EXTRACTED TEXT:
▼
= Palliser, Palliser & Company =

Historic architectural firm and publisher of architectural pattern books

Palliser, Palliser & Company was a Bridgeport, Connecticut, and New York City architectural firm and publisher of architectural pattern books.

George Palliser, the firm's founder, was born around 1849 in Thirsk, Yorkshire, England. He emigrated to Newark, New Jersey in 1868. He worked as a carpenter and builder, later opening a millwork business.

In search of new territory, Palliser moved to Bridgeport in 1873, opening an architectural office. He would specialize in residential work. In 1877 he made his brother, Charles Palliser, a partner in the firm, which became Palliser, Palliser & Company. They remained in Bridgeport until 1882, when increasing business necessitated a move to New York. The Pallisers kept the Bridgeport office open as a branch through the 1880s, but would eventually close it in favor of the New York office.

By the 1890s, George Palliser was practicing alone, though the old firm-name of Palliser, Palliser & Company was often retained for publications. He died in 1903.
▲
DATASET EXCERPTS:
▼
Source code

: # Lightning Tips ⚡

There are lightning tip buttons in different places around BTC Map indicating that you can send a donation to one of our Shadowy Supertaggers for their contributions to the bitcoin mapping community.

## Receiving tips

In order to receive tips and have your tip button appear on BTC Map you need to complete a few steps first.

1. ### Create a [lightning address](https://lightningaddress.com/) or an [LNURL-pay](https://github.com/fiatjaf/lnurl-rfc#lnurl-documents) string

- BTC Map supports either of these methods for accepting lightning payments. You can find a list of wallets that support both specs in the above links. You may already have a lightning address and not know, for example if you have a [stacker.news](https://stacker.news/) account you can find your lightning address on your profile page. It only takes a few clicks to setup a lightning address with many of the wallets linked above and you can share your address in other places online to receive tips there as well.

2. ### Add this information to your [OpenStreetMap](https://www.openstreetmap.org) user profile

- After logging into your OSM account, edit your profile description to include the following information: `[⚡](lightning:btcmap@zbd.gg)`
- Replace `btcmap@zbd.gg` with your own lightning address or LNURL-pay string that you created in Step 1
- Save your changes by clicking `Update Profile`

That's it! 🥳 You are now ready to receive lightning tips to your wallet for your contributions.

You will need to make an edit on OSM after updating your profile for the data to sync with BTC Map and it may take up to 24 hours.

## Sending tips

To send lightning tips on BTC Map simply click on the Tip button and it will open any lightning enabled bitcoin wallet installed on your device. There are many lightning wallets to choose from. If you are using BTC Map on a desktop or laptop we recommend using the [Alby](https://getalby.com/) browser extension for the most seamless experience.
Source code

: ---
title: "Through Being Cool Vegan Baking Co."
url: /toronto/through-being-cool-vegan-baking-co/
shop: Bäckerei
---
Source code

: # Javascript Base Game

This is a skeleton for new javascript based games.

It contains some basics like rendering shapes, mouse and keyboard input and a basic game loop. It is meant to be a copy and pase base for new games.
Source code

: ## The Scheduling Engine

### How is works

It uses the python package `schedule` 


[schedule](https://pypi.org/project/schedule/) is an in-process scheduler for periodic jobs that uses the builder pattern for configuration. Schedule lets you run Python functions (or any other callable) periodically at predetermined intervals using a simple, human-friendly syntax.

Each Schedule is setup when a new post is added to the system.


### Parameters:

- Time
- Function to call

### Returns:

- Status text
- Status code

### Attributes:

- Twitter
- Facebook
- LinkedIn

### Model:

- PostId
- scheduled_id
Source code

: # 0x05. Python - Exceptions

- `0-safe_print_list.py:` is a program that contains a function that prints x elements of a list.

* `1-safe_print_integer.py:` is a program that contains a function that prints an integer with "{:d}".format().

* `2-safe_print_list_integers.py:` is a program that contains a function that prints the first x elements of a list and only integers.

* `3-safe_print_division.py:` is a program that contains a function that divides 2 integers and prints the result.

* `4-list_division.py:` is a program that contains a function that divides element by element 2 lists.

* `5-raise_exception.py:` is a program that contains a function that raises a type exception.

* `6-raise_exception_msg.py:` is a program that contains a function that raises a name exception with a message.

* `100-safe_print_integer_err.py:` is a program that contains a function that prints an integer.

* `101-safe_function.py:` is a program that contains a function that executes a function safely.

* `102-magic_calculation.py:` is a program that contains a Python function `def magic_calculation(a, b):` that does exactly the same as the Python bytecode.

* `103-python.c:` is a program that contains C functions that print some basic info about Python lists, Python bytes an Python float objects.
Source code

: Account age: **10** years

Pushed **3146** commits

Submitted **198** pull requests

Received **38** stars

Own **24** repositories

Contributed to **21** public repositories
▲
WHAT THE TASK REQUIRES:
Using the text about Palliser, Palliser & Company, decide whether each statement agrees with it. Answer yes or no for each, quoting the deciding words.
1. George Palliser was born in Newark, New Jersey.
2. Charles Palliser became a partner in the firm in 1877.
3. The firm closed its Bridgeport office when it moved to New York in 1882.

RESPONSE AREA:
1. No: "George Palliser, the firm's founder, was born around 1849 in Thirsk, Yorkshire, England."
2. Yes: "In 1877 he made his brother, Charles Palliser, a partner in the firm"
3. No: "The Pallisers kept the Bridgeport office open as a branch through the 1880s"